For most of the last decade the default answer to a refresh was hyperconverged. Fold compute and storage into one appliance, scale by adding nodes, manage it all from a single pane. It was a genuinely good idea for a lot of estates, and it still is. But the pendulum is swinging, and a growing number of organisations are quietly putting storage back onto external arrays. This is not fashion. It is a rational response to how the maths has changed.
The vSAN bill is the trigger
The single biggest driver is licensing. Under Broadcom, VMware moved to per core subscription and folded vSAN capacity into the VMware vSphere Foundation and VMware Cloud Foundation bundles. For estates that lean heavily on vSAN, the storage you used to treat as a sunk hardware cost is now wrapped into a recurring per core subscription that climbs with every renewal.
That reframes a question most people had stopped asking. If a meaningful slice of your VMware bill is really paying for software defined storage, is that the most cost effective way to hold your data? For some workloads the honest answer is no. An external array sits outside the vSAN portion of the licensing maths, which means you can buy and refresh that capacity on its own terms rather than renting it through the hypervisor.
You refresh storage and compute on different clocks
The second driver is older than Broadcom and just as important. Compute and storage do not wear out at the same rate, and they do not need upgrading at the same rate. A hyperconverged appliance ties them together anyway. When you add a node for more capacity you also pay for compute you may not need, and when your processors age out you disturb the storage layer to replace them.

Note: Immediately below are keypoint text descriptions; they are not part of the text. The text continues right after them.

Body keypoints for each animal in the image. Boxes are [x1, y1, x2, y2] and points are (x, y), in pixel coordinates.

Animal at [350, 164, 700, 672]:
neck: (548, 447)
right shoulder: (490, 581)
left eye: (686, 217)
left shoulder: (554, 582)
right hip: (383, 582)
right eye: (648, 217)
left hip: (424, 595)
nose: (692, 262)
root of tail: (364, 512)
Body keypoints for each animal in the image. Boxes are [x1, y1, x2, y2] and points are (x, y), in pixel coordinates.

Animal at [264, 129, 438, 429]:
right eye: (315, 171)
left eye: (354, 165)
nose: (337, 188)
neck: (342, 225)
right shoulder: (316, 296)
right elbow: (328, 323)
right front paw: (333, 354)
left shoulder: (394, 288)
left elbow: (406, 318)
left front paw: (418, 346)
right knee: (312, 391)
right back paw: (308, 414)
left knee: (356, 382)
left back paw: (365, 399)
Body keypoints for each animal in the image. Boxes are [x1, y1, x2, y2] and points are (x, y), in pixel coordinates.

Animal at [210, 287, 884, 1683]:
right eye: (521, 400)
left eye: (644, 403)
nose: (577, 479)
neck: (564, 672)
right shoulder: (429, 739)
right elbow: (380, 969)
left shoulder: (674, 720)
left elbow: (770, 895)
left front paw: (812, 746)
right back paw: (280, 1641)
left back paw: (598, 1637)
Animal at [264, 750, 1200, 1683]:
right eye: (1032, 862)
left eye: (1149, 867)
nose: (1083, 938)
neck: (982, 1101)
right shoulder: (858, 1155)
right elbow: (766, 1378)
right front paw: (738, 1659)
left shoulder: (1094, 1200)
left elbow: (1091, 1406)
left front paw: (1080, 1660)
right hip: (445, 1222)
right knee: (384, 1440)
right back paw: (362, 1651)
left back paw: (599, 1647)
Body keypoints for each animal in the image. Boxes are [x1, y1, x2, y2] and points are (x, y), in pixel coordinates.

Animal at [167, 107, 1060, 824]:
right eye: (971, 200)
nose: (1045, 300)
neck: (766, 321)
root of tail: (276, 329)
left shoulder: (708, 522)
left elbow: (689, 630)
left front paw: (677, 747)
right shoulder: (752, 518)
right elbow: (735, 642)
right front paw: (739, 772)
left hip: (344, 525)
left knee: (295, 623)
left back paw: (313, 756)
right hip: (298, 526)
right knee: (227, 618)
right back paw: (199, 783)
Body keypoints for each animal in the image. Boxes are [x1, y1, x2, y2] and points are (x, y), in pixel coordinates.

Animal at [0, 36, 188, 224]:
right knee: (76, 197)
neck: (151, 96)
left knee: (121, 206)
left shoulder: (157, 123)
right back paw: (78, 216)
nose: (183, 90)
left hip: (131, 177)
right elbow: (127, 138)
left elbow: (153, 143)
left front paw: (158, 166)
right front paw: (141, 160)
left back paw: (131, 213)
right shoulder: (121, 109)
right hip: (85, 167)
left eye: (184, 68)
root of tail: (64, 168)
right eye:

Pulling storage onto an external array breaks that coupling. You refresh the hosts when the compute case demands it and the array when the storage case demands it. For finance teams trying to smooth capital cycles, and for architects tired of forklift upgrades that touch everything at once, that separation is worth real money and real risk reduction.
Scaling stops being lumpy
Hyperconverged scales in node sized steps. If you need more capacity you add a node, and you get a fixed ratio of compute and storage whether you wanted that ratio or not. Capacity heavy workloads end up dragging along compute they will never use, and compute heavy workloads run short of cores long before they run short of space.
A disaggregated design lets each layer scale on its own. You grow the array when you need terabytes and grow the host count when you need cores. The result is less stranded capacity on both sides, which is exactly the inefficiency that drove a lot of consolidation projects in the first place.
The arrays grew up while everyone was looking elsewhere
There is also a quieter reason. Modern external arrays are not the boxes people remember from the move to hyperconverged. All flash is now normal, NVMe and NVMe over Fabrics have closed much of the latency gap that once made local storage feel faster, and data services like snapshots, replication, immutability and inline data reduction are mature and well understood. The operational simplicity that hyperconverged promised is now available from an array with a clean management model, without the licensing entanglement.
So the trade that used to favour hyperconverged, simplicity in exchange for some flexibility, is no longer such a clear trade. You can have a simple operating model and keep the layers separate.
The honest counterpoint
None of this means hyperconverged is finished, and anyone telling you to rip it out is overselling. For smaller estates, for edge and remote sites, for teams who genuinely value one vendor and one support call, and for workloads that fit the node ratio cleanly, hyperconverged remains an excellent fit. The fused model is elegant when it suits you, and the cost of disaggregating, a storage network, more moving parts, a migration, is real and should not be waved away.
The point is not that external is better than hyperconverged. The point is that the decision deserves to be made again, on today’s numbers, rather than assumed from a choice you made five years ago when the licensing and the arrays both looked different.
Even Dell is pointing this way
It is telling that the signal is coming from inside the hyperconverged camp. Dell, whose VxRail was one of the defining hyperconverged platforms, has repositioned VxRail and is steering its messaging toward Dell Private Cloud and disaggregated infrastructure. When the vendor that sold you the fused appliance starts talking about separating the layers, it is worth noticing.
What to do about it
If you run a hyperconverged estate and a renewal or a refresh is on the horizon, treat the architecture as an open question rather than a settled one. Model what your vSAN capacity is actually costing you inside the VMware subscription. Look at whether your compute and storage really do age and grow together, or whether you have been paying for the convenience of pretending they do. Then decide on evidence.
For the deeper architecture view, our guide on moving from VxRail to external storage walks through the disaggregation decision in detail, and what the vSAN changes mean for your storage strategy covers the licensing angle specifically. If you are weighing the whole question from scratch, start with choosing enterprise storage.
The right answer is still going to vary by estate. What has changed is that external arrays belong back on the shortlist, and for more organisations than a year ago, they are winning a place on it.